:: Given instruction 1 ::
Render the records as a JSON list of strings, one string per line with blank lines omitted, covering everything from the start of the records down to the line containing "family: Emberizidae".
:: Given instruction 2 ::
Extend the article on community-led housing funding beyond its final sentence.

:: Text excerpt ::
-- begin --
“I’m joining with others across the sector to support the National Community Land Trust Network in its call to the government to take a longer-term, more sustainable view of its funding of community-led housing.” – Gary Hartin
For those interested in the housing world, the installation of the new Housing Minister, Christopher Pincher is worthy of note. Saying installation makes it sound like the newest software update for a smartphone, but, given the speed of change over the last few years, turnover in the housing hot seat at MHCLG far outstrips your average tech reboot.
This said, the change of leadership does provide a good opportunity to consider achievements and look to the future. For community-led housing, the last few years have seen a step change. Not only is the pipeline of homes growing all the time – currently 23,000 based on recent data – but the positive effects of community-led housing are becoming clearer too. In research from the Wales Co-operative Centre, it was confirmed that this type of home-building positively affected mental wellbeing, employability and led to a reduction in loneliness.
This picture of the good that community-led housing can do is the reason I’m joining with sector colleagues to call for a continuation of government funding.
As things stand, the Community Housing Fund came to an end in December with money left unspent. Designed to help increase the numbers of homes delivered, the fund granted money directly for housebuilding, but also supported the provision of professional services – such as planning advice. It’s concerning that this crucial support for community-led housing could be withdrawn just when it’s needed most.
-- end --
:: Record extracts ::
-- begin --
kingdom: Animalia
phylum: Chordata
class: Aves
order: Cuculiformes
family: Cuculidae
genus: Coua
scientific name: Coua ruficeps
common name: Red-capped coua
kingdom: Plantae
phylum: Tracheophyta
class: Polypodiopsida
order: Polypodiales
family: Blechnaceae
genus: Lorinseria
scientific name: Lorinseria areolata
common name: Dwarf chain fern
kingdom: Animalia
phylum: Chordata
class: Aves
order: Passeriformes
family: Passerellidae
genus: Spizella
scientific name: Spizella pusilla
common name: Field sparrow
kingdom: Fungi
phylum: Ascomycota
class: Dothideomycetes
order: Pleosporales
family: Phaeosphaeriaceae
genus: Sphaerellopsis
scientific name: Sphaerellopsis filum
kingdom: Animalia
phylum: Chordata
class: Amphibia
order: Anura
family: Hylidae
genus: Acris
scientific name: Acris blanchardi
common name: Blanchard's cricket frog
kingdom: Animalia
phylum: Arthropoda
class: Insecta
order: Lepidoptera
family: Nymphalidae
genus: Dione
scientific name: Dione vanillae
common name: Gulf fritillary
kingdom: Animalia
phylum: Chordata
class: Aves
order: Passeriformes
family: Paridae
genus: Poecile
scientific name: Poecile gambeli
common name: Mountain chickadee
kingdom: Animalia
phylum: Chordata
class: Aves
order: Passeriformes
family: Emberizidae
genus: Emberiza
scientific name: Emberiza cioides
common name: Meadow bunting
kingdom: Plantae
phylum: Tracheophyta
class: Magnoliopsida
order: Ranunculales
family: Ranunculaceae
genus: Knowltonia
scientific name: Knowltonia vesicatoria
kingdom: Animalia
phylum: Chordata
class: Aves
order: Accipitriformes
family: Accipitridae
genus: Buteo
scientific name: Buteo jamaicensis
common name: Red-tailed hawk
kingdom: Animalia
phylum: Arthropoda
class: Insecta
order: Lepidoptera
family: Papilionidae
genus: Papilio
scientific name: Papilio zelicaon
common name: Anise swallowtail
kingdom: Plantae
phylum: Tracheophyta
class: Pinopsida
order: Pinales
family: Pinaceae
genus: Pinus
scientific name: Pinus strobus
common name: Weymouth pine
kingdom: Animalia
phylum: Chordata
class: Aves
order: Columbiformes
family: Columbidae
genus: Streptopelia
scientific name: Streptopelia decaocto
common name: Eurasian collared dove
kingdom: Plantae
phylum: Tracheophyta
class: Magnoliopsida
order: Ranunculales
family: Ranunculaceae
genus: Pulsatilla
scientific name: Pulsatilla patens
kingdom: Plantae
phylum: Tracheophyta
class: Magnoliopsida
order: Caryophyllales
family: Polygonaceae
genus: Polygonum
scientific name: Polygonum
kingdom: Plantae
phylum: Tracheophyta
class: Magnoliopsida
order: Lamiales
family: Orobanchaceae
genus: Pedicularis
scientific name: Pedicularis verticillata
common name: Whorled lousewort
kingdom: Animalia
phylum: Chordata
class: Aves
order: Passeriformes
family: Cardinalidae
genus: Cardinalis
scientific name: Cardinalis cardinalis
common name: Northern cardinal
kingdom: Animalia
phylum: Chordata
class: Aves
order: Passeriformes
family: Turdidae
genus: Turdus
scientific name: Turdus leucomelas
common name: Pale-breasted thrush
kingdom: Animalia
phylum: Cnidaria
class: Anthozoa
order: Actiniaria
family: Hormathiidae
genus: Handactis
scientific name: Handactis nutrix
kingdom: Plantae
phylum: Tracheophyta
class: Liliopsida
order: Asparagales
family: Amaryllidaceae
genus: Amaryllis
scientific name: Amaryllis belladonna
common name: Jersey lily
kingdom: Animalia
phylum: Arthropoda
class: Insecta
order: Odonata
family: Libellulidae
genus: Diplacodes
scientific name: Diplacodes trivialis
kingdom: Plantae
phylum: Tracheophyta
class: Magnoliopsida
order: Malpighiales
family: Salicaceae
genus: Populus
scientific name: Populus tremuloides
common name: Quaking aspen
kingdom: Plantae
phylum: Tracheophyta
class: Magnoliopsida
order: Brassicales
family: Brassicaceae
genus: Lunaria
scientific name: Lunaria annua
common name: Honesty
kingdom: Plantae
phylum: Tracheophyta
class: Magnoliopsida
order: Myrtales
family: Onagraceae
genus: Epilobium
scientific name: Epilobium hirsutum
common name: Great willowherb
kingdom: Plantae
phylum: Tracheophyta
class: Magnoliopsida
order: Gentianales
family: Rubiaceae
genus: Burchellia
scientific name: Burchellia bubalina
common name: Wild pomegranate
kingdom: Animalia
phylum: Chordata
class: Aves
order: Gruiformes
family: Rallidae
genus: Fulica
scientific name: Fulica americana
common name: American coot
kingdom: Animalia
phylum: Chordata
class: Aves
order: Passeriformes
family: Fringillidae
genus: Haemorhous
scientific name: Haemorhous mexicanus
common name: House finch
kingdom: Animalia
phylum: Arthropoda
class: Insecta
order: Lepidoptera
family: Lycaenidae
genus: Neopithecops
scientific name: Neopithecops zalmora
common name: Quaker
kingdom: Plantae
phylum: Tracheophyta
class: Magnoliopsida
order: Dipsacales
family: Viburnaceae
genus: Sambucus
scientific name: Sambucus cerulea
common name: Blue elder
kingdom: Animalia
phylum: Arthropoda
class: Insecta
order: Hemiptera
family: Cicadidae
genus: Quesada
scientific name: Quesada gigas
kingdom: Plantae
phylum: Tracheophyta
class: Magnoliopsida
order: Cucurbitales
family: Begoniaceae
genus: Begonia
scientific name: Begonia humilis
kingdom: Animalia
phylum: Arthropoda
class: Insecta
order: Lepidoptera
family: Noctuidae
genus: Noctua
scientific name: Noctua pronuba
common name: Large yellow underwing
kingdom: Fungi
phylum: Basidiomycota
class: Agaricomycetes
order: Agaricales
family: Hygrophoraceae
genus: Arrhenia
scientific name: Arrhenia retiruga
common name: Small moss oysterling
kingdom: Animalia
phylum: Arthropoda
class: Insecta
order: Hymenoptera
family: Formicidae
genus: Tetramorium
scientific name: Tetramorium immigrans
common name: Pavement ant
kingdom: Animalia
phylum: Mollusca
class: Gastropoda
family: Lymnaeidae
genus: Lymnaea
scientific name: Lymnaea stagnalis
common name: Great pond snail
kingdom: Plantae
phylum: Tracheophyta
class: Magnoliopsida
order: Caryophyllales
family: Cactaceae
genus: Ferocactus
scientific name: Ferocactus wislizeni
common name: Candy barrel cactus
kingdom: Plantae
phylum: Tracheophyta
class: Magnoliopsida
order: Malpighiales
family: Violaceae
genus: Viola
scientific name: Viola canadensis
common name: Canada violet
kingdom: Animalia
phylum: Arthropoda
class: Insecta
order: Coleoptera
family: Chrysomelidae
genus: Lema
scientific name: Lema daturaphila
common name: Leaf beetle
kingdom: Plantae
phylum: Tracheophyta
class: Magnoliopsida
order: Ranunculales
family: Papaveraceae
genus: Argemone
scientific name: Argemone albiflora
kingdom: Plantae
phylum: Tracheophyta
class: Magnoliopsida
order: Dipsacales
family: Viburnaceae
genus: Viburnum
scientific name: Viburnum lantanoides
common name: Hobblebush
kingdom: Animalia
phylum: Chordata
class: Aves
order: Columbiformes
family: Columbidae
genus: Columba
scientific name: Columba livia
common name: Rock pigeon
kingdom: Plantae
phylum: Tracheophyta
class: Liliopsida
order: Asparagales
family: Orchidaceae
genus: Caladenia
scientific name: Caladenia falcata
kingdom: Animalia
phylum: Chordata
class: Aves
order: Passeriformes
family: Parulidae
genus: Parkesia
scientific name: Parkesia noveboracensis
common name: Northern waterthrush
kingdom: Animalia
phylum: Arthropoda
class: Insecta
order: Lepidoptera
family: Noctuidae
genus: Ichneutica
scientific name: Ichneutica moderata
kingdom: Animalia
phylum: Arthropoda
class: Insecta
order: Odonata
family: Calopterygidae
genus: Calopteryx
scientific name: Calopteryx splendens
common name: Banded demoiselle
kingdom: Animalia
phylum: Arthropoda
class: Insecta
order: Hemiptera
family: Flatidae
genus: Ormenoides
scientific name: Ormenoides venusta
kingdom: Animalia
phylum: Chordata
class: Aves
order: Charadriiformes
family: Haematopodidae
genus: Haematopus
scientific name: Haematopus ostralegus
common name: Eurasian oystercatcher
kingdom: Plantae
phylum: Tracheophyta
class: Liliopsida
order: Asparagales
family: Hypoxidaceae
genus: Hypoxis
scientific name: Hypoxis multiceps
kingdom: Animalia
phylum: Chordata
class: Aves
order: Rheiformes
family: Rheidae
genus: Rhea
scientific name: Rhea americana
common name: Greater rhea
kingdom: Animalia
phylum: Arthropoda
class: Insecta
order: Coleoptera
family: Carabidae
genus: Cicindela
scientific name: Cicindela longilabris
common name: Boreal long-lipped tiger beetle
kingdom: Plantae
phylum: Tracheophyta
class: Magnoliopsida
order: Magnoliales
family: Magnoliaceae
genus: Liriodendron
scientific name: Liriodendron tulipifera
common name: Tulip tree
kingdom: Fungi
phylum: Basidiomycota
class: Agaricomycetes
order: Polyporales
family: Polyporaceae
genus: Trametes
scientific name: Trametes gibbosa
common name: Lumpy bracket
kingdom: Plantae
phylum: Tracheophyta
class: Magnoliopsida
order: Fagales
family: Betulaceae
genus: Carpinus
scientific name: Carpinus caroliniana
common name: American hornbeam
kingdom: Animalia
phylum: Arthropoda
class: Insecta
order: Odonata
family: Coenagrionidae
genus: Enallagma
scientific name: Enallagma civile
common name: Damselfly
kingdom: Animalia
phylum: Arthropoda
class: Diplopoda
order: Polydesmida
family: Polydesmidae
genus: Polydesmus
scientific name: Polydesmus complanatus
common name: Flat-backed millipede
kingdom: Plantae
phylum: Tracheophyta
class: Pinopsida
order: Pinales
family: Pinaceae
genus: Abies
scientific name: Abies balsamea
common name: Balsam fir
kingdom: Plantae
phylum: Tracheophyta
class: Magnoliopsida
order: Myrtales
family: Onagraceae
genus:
-- end --
:: Exercise answer 1 ::
[
  "kingdom: Animalia",
  "phylum: Chordata",
  "class: Aves",
  "order: Cuculiformes",
  "family: Cuculidae",
  "genus: Coua",
  "scientific name: Coua ruficeps",
  "common name: Red-capped coua",
  "kingdom: Plantae",
  "phylum: Tracheophyta",
  "class: Polypodiopsida",
  "order: Polypodiales",
  "family: Blechnaceae",
  "genus: Lorinseria",
  "scientific name: Lorinseria areolata",
  "common name: Dwarf chain fern",
  "kingdom: Animalia",
  "phylum: Chordata",
  "class: Aves",
  "order: Passeriformes",
  "family: Passerellidae",
  "genus: Spizella",
  "scientific name: Spizella pusilla",
  "common name: Field sparrow",
  "kingdom: Fungi",
  "phylum: Ascomycota",
  "class: Dothideomycetes",
  "order: Pleosporales",
  "family: Phaeosphaeriaceae",
  "genus: Sphaerellopsis",
  "scientific name: Sphaerellopsis filum",
  "kingdom: Animalia",
  "phylum: Chordata",
  "class: Amphibia",
  "order: Anura",
  "family: Hylidae",
  "genus: Acris",
  "scientific name: Acris blanchardi",
  "common name: Blanchard's cricket frog",
  "kingdom: Animalia",
  "phylum: Arthropoda",
  "class: Insecta",
  "order: Lepidoptera",
  "family: Nymphalidae",
  "genus: Dione",
  "scientific name: Dione vanillae",
  "common name: Gulf fritillary",
  "kingdom: Animalia",
  "phylum: Chordata",
  "class: Aves",
  "order: Passeriformes",
  "family: Paridae",
  "genus: Poecile",
  "scientific name: Poecile gambeli",
  "common name: Mountain chickadee",
  "kingdom: Animalia",
  "phylum: Chordata",
  "class: Aves",
  "order: Passeriformes",
  "family: Emberizidae"
]

:: Exercise answer 2 ::
Community-led housing isn’t the type of huge-scale development favoured by large national housebuilders. These aren’t the sprawling estates, built for highest-density and maximum profit. Far more often, community-led housing provides smaller numbers of homes which meet the needs of local people – in the sector, we call it ‘additional supply’ – providing homes that wouldn’t otherwise be built, for people whose needs wouldn’t otherwise be met. Picture the new homes built by Appledore Community Land Trust on the historic North Devon coast. There, nine new homes overlook the Torridge and Taw rivers, on a site that many traditional developers would have found too challenging. What’s more, all nine are now lived in by people with links to the village, purchased or rented at prices they can afford. Critically, grants from the Community Housing Fund, along with support from key stakeholders including our grant-holder Wessex Community Assets, ensured that these new homes could be built.
It’s this level of support that is crucial to the delivery of the homes we need, and it’s this support that will be sorely missed should the fund not be restarted after the budget on March 11th. I’m joining with others across the sector to support the National Community Land Trust Network in its call to the government to take a longer-term, more sustainable view of its funding of community-led housing. To join us, and for further information, click here.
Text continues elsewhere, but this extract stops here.